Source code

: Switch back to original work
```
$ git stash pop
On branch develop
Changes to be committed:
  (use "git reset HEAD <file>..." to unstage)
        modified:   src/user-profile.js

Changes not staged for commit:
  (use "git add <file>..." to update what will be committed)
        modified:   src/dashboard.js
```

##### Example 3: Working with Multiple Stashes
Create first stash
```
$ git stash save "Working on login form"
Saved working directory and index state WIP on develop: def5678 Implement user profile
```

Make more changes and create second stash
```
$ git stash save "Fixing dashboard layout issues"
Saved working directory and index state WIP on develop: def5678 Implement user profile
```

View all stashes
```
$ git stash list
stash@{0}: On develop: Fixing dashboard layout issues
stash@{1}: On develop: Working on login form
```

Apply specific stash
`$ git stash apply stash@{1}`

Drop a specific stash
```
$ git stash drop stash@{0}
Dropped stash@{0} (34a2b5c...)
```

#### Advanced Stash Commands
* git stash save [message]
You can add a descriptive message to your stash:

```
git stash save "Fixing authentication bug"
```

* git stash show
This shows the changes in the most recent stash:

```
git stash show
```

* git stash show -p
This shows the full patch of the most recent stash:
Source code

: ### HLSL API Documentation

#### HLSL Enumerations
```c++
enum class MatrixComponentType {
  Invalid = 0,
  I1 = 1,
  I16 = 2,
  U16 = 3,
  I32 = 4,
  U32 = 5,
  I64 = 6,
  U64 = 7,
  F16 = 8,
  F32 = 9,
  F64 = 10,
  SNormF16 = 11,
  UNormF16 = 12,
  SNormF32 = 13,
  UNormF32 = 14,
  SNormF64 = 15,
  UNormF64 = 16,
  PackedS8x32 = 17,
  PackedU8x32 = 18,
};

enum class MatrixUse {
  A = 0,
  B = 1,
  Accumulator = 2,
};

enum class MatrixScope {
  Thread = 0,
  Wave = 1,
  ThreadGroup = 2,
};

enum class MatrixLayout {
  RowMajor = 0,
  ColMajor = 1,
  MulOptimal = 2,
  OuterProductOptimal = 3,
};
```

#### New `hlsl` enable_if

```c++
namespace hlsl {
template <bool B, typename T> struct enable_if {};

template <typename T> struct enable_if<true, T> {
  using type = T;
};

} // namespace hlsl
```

* * *

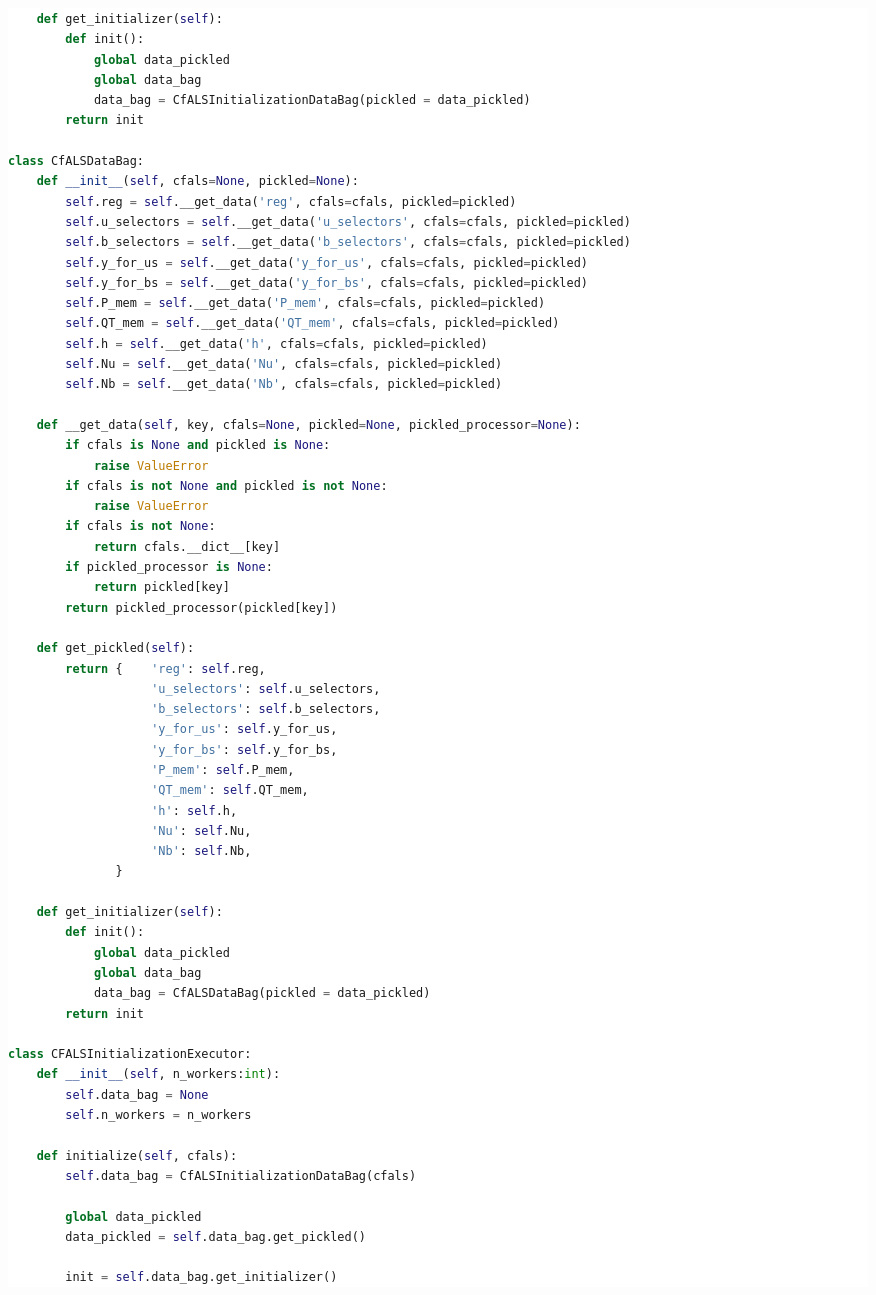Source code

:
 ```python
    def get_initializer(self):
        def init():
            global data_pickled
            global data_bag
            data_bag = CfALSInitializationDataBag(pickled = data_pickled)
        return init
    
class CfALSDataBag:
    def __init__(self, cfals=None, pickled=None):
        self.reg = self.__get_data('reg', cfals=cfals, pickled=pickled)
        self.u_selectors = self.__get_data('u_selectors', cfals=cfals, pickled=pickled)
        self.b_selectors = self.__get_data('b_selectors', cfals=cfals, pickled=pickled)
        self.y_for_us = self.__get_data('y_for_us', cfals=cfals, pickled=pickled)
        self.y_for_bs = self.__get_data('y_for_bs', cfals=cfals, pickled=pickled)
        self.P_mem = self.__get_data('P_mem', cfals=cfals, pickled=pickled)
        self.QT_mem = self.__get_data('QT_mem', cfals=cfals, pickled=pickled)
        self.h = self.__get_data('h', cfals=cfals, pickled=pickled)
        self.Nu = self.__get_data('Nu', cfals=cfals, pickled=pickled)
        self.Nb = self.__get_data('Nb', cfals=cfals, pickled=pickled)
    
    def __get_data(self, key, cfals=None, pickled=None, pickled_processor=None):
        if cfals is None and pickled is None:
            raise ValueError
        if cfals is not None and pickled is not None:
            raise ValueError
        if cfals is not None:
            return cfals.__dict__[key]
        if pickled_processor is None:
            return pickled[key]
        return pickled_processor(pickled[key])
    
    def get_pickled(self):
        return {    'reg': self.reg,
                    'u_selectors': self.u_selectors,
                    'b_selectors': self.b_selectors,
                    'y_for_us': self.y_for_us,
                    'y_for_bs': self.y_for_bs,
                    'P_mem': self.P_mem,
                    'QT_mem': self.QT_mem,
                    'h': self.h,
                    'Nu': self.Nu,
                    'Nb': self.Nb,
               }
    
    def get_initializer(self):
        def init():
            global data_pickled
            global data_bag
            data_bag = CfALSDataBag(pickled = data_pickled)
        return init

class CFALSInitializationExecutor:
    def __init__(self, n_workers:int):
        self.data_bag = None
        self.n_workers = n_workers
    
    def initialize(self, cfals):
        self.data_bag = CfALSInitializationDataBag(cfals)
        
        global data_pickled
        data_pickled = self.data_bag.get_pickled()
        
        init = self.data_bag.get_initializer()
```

What you have to do:
Checking each line of the data, count the ones containing "shows", and give only that count.

Task answer:
2